#### [Task objective]
Return every line of the material that contains the string "country", with case counting.

#### [Data pulled from a collection]
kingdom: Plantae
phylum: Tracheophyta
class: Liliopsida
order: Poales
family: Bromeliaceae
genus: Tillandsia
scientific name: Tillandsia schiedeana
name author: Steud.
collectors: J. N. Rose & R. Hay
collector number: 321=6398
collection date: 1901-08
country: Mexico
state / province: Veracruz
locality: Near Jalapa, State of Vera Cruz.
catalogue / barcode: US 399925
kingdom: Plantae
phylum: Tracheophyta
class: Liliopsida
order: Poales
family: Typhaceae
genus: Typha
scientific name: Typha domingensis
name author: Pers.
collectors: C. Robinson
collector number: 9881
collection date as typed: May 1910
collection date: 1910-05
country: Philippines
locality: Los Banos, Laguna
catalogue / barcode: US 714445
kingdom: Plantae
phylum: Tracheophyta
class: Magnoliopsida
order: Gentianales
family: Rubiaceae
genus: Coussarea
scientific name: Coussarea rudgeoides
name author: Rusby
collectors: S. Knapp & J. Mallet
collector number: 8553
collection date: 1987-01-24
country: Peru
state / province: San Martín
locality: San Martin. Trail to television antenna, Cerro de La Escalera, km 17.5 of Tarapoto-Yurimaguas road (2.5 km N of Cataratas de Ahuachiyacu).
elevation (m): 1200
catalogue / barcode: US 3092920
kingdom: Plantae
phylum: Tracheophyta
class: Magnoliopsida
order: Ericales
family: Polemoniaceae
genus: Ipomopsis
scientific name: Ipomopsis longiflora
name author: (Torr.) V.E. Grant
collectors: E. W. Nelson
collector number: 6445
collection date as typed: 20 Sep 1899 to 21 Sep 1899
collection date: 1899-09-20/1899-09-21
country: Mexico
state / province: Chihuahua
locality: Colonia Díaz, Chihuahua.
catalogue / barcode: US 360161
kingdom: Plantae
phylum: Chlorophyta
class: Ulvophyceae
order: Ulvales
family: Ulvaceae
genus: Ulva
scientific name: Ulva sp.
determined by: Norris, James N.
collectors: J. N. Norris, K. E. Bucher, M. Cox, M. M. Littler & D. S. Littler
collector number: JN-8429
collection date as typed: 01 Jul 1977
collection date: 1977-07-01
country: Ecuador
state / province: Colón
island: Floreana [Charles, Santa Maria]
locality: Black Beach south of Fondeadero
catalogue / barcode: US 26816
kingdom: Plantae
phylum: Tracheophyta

#### [Result of this exercise]
country: Mexico
country: Philippines
country: Peru
country: Mexico
country: Ecuador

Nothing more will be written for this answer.